Prior to SheetJS, APIs for processing spreadsheet files were format-specific. Third-party libraries either supported one format, or they involved a separate set of classes for each supported file type. Even though XLSB was introduced in Excel 2007, nothing outside of SheetJS or Excel supported the format.

To promote a format-agnostic view, js-xlsx starts from a pure-JS representation that we call the "Common Spreadsheet Format". Emphasizing a uniform object representation enables new features like format conversion (reading an XLSX template and saving as XLS) and circumvents the "class trap". By abstracting the complexities of the various formats, tools need not worry about the specific file type!

A simple object representation combined with careful coding practices enables use cases in older browsers and in alternative environments like ExtendScript and Web Workers.
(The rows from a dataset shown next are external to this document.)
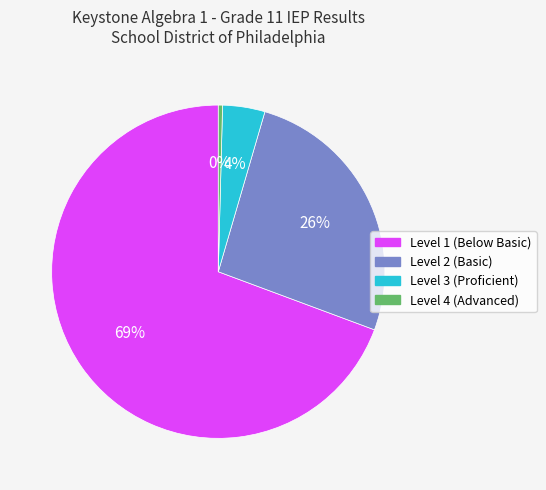

Is the sum of Level 4 (Advanced) and Level 3 (Proficient) greater than half?

No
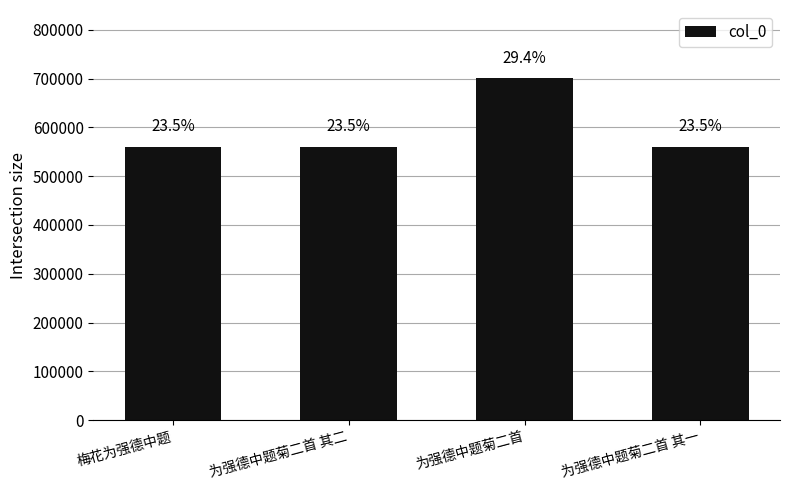

The value at 梅花为强德中题 is 950759. True or false?

False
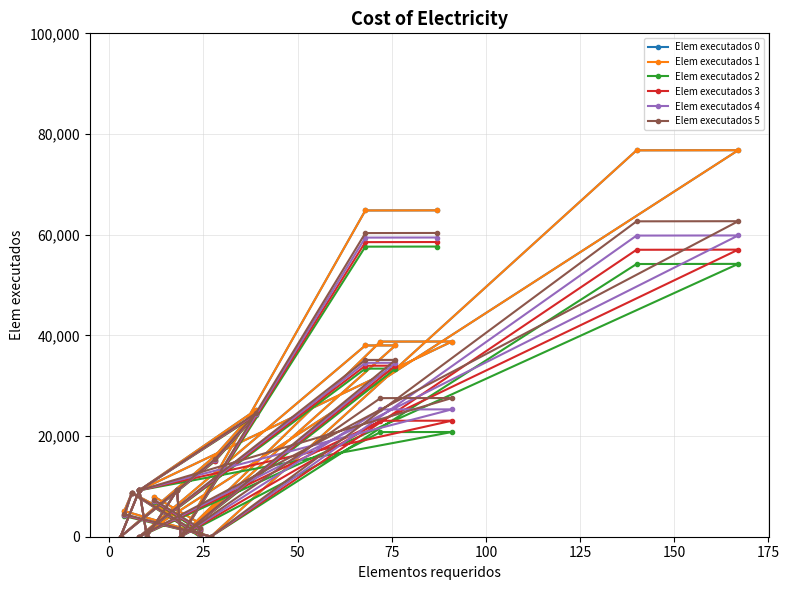

What are all the series names shown in the legend?

Elem executados 0, Elem executados 1, Elem executados 2, Elem executados 3, Elem executados 4, Elem executados 5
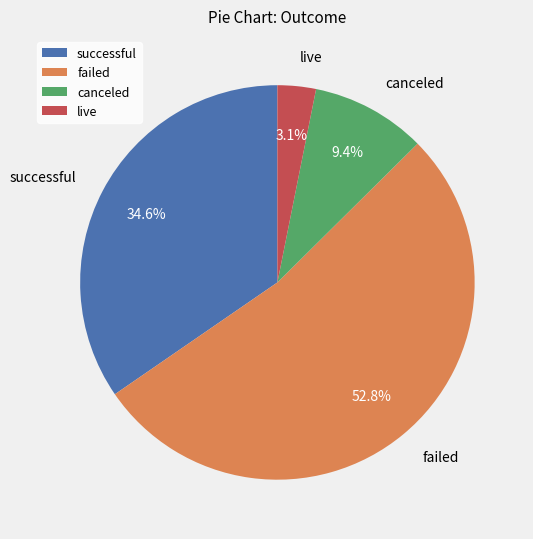

How many segments does this pie chart have?

4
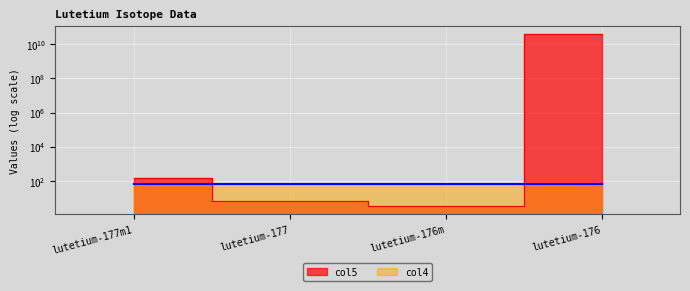

Which has a higher value, lutetium-177m1 or lutetium-177?

lutetium-177m1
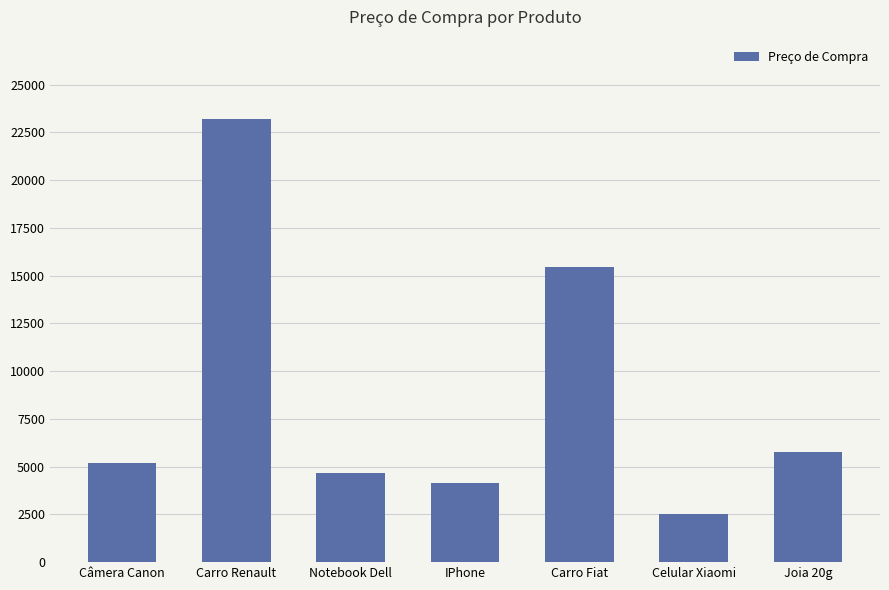

What is the sum of all values?

60931.6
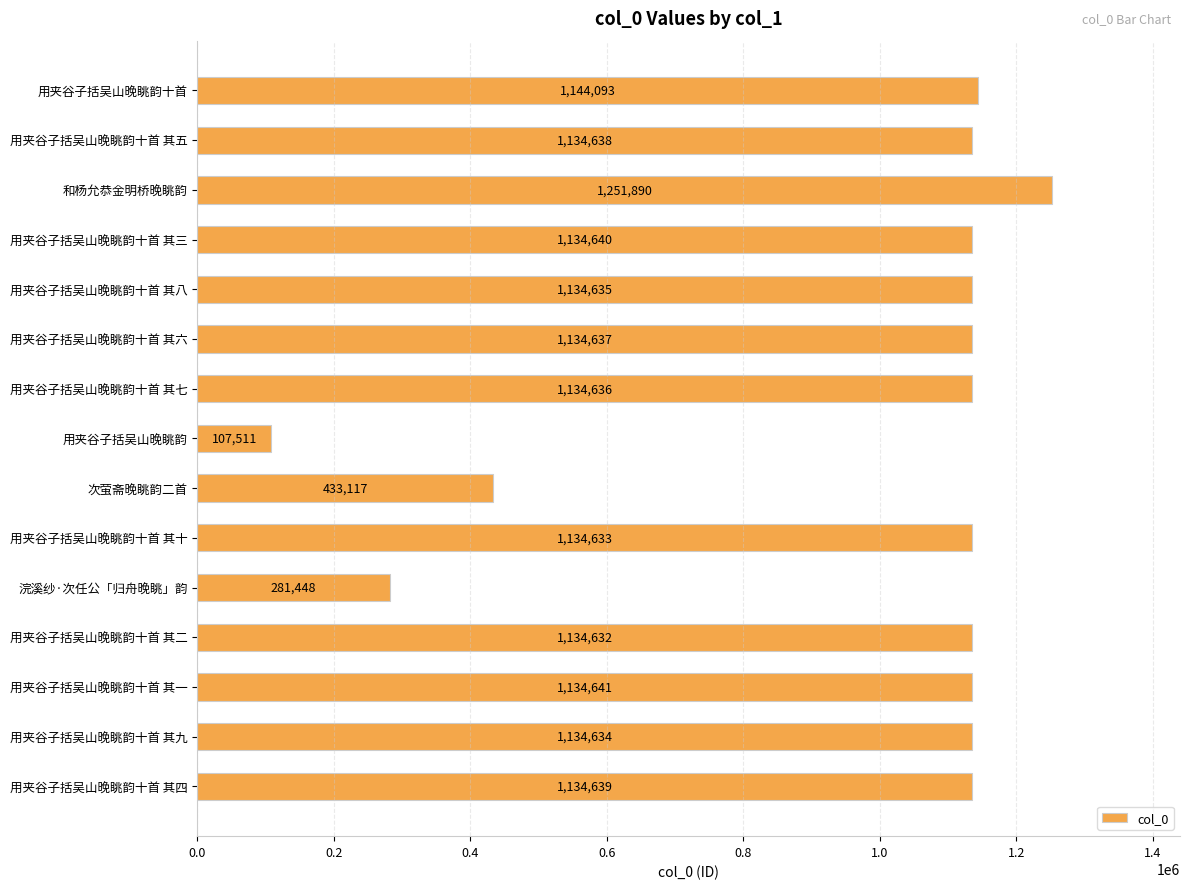

What is the value of the 9th bar from the top?

433117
It is always tempting to use the latest and greatest features, but they tend to require the latest versions of browsers, limiting usability.

Utility functions capture common use cases like generating JS objects or HTML. Most simple operations should only require a few lines of code. More complex operations generally should be straightforward to implement.
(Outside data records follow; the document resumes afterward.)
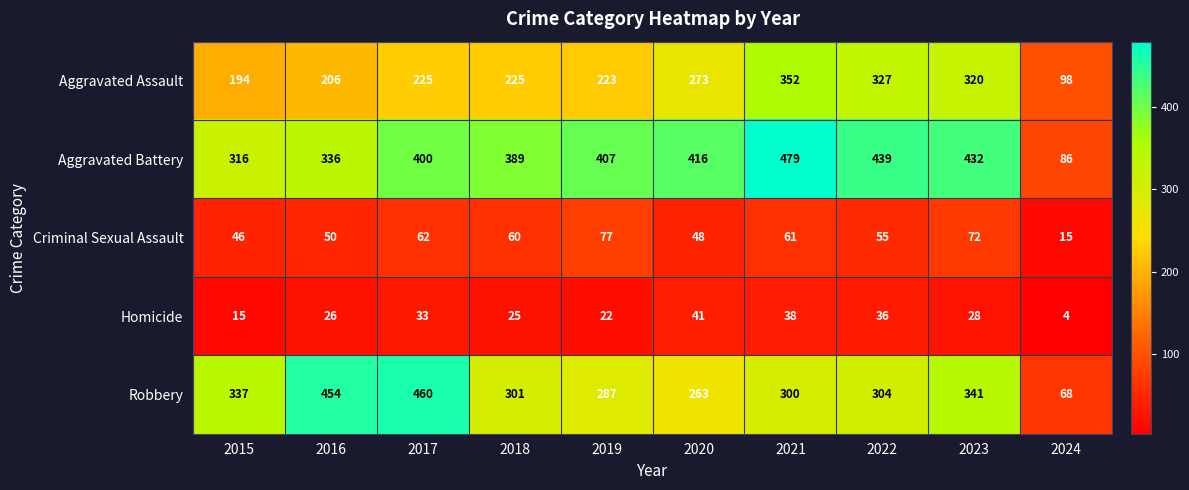

Where does the Homicide series first go above 28?

2017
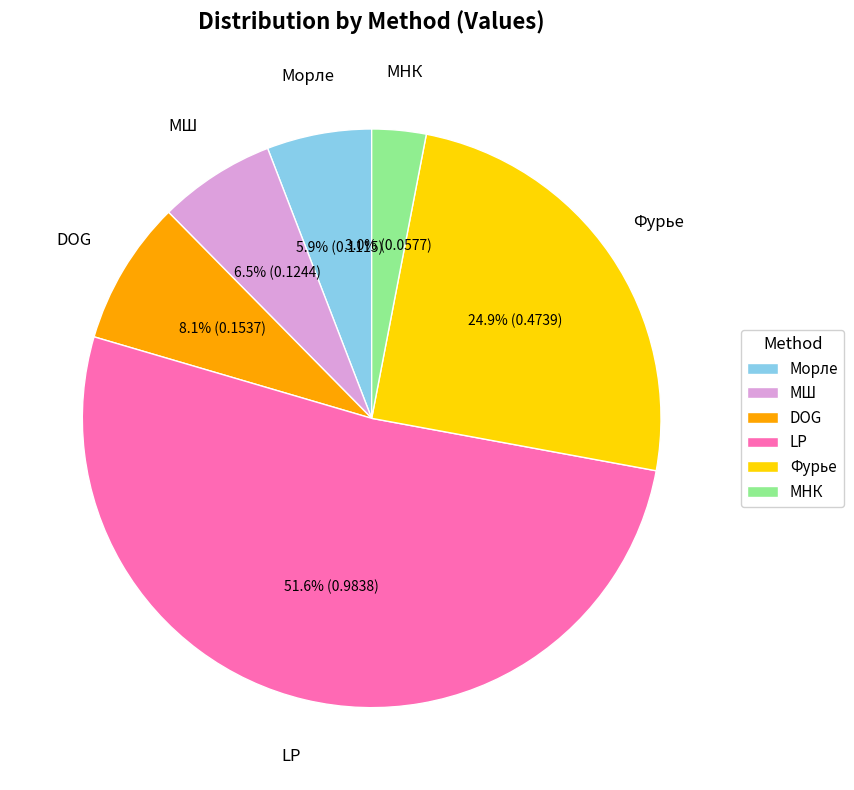

What percentage is the МНК slice, to the nearest percent?

3%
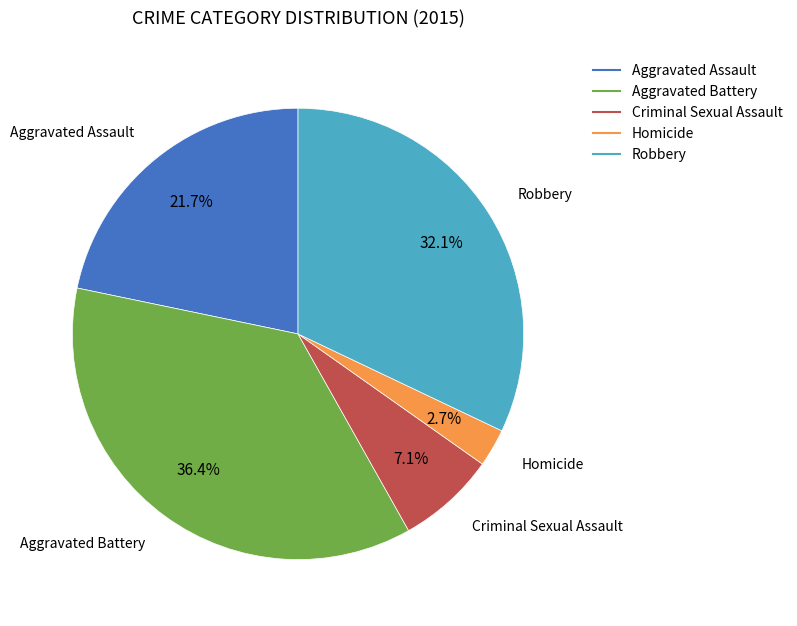

Is there any slice that represents more than half of the pie?

No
Excel pushes the XLSX format as default starting in Excel 2007. However, there are other formats with more appealing properties. For example, the XLSB format is spiritually similar to XLSX but files often tend up taking less than half the space and open much faster! Even though an XLSX writer is available, other format writers are available so users can take advantage of the unique characteristics of each format.

The primary focus of the Community Edition is correct data interchange, focused on extracting data from any compatible data representation and exporting data in various formats suitable for any third party interface.